Project Summary/Abstract Treating the immune response within tumors is a major focus of new therapeutic development. Much of the focus has been place on T cells, in particular via checkpoint therapies such as anti-CTLA4 or anti-PD1. Little is currently known of how individual populations of myeloid cells can be partners for T cells. We have recently isolated rare populations of myeloid cells that appear critical for robust responses but we don't yet fully understand how they work. We hypothesize that rare stimulatory dendritic cells traffic antigens and stimulate T cell according to specialized rules and that harnessing and modulation of this pathway is part of the reason that checkpoint blockades may work. We further hypothesize that specific tissue-based cells are responsible for upregulating the critical cytokine to make stimulatory dendritic cells but that tissue production is dysregulated in cancer and possibly improved with checkpoint therapies. In this proposal we will be vastly extending an approach that my lab has been pursuing over the last few years. Specifically we will be extending our cell-biology based studies of these critical cells (Aim1) to understand how they play a fundamental role in antigen trafficking. Additionally, we will seek to understand how they hand off antigen to other antigen-presenting cells in the lymph node to engage T cells (Aim2) and how both of these processes are affected by checkpoint blockades. Finally, in aim 3, we will seek to understand the normal and intratumoral production of the cytokine Flt3L, a key player in regulating the number of these rare cells. At the end of this work, we will understand how these intratumoral myeloid cells function on their own and in concert with T cell therapies.
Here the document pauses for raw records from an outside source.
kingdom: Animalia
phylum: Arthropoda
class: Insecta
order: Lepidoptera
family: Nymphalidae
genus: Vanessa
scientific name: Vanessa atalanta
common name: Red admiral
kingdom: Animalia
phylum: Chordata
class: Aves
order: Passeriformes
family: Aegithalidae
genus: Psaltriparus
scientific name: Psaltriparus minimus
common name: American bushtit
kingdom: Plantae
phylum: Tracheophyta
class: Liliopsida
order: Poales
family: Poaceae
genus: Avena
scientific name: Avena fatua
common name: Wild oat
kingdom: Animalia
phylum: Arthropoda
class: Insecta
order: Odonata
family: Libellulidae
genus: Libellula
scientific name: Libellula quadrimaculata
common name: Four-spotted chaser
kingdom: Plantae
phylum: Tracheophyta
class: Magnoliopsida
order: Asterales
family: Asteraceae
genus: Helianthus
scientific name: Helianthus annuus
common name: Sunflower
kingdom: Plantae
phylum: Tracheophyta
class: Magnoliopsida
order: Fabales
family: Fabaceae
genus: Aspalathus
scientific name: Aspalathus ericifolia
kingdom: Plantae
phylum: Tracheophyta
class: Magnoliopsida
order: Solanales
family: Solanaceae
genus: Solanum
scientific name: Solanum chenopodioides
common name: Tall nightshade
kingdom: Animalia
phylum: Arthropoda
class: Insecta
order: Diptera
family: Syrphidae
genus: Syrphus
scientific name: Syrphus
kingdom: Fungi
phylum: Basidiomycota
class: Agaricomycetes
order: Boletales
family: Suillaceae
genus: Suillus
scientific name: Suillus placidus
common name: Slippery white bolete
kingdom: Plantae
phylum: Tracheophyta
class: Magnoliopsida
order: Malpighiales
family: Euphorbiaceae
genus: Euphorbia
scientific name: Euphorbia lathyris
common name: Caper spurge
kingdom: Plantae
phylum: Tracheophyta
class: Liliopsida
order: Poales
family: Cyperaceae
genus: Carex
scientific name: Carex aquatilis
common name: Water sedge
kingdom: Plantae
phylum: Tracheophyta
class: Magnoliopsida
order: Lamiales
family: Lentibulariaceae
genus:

项目摘要/摘要 治疗肿瘤内的免疫反应是新的治疗方法发展的主要焦点。世界上大部分的 关注的焦点是T细胞，特别是通过检查点治疗，如抗CTLA4或抗PD1。小才是 目前已知单个髓系细胞群体如何成为T细胞的伴侣。我们最近做了 孤立的稀有髓系细胞群体似乎对强大的反应至关重要，但我们还没有完全 了解它们是如何工作的。我们假设罕见的刺激性树突状细胞运输抗原和刺激 根据特殊规则对细胞进行测试，利用和调节这一途径是部分原因 检查站封锁可能会奏效。我们进一步假设特定的基于组织的细胞负责 为了上调关键细胞因子以产生刺激性树突状细胞，但组织产生的 癌症中的调节失调，并可能通过检查点疗法得到改善。 在这项提案中，我们将极大地扩展我的实验室在过去几年中一直在追求的方法。 具体地说，我们将扩展我们对这些关键细胞的细胞生物学研究(Aim1)，以了解如何 它们在抗原运输中发挥着重要作用。此外，我们将努力了解他们是如何将 抗原到淋巴结中的其他抗原提呈细胞与T细胞结合(AIM2)以及这两者如何 进程受到检查站封锁的影响。最后，在目标3中，我们将寻求理解常态和 瘤内产生细胞因子Flt3L，这是调节这些稀有细胞数量的关键因素。 在这项工作的最后，我们将了解这些肿瘤内的髓系细胞是如何自身发挥作用的。 并配合T细胞疗法。